The last quarter of the 20th century saw the Tribeca renaissance arrive at No. 165 Duane Street.  In 1977 Bragr Times regularly staged poetry readings here.  And in 1981 the upper floors, where coconuts for decades had been dried and shredded, were converted to apartments.

The Schepp Building received star status when chef David Bouley opened his French Provencal-style restaurant, Bouley, at street level in August 1987.  The famous destination restaurant would remain in the space until 1996.  It was replaced in 1999 by the Northern Italian restaurant, Scalini Fedeli New York,

In the meantime, a half-million dollar restoration of the roof was initiated in 1991.   The project, headed by architect Kevin Bone, focused on the slate roof and dormers.  Sadly, restoring the lost mansard tower was not in the budget.

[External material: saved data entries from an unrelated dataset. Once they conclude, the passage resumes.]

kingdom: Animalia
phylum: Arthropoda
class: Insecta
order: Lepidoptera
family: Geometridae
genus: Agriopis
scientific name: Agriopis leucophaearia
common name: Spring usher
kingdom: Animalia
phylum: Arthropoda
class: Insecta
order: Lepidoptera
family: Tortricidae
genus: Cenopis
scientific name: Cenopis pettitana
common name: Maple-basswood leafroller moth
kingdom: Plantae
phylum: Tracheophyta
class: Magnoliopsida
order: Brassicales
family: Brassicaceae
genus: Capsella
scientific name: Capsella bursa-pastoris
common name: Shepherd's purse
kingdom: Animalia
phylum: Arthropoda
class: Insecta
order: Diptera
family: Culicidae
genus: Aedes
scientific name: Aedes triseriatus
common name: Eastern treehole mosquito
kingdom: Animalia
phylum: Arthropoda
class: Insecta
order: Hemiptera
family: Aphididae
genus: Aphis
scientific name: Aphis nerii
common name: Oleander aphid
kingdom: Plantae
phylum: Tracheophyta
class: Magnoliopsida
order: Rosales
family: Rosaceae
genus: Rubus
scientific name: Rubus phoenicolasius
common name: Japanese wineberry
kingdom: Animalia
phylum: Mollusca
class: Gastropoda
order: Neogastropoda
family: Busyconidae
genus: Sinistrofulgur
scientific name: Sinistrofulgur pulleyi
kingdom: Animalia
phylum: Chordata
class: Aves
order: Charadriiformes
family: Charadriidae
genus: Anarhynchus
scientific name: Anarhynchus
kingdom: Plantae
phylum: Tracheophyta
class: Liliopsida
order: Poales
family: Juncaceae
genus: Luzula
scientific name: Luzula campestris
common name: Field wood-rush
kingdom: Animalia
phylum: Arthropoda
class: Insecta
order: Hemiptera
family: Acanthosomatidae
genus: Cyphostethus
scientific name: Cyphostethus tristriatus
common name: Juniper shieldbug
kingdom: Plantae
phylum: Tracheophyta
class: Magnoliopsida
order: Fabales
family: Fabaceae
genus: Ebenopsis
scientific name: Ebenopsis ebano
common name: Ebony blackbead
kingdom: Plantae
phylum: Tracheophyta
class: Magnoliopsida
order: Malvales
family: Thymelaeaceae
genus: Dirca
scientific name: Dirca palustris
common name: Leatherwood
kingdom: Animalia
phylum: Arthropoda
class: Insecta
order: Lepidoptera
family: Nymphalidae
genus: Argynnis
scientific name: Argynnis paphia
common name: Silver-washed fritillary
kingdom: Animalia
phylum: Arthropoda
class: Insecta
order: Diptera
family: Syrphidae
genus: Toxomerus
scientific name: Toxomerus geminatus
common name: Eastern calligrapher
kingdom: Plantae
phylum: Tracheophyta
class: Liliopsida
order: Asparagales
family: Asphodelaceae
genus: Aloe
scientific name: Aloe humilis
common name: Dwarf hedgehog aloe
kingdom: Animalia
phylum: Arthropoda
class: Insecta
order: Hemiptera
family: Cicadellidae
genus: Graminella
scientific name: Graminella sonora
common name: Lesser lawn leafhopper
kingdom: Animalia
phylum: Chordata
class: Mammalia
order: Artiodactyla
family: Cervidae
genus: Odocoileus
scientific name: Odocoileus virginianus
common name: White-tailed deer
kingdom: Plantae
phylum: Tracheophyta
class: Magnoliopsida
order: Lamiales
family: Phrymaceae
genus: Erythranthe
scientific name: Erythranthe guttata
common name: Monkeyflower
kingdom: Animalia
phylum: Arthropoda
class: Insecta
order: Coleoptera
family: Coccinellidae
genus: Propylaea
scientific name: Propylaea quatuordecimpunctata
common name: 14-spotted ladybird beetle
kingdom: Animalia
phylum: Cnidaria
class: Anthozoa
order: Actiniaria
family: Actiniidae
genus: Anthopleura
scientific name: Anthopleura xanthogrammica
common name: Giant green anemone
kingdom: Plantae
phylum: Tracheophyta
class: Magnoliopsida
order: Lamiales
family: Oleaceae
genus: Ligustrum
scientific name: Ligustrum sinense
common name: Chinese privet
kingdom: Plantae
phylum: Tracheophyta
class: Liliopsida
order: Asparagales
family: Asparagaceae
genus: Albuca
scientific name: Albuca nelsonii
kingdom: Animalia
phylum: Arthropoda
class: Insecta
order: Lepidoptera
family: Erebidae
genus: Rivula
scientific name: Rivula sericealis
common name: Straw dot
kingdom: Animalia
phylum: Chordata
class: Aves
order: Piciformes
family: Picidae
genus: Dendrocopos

That same year the building played a part in the emerging Gay Rights Movement.  The co-op board refused to allow two unmarried men to co-own an apartment.  The applicants sued, charging the board based their denial on their being "unmarried and homosexual."  The city's Human Rights Commission agreed, saying "probable cause existed to credit the allegations."  As a result, the board expanded its definition of "spouse," to include "domestic partner."


There are just four apartments per floor in the sprawling Schepp Building.  While it still commands attention after more than 135 years; its wonderful corner tower is a significant missing piece.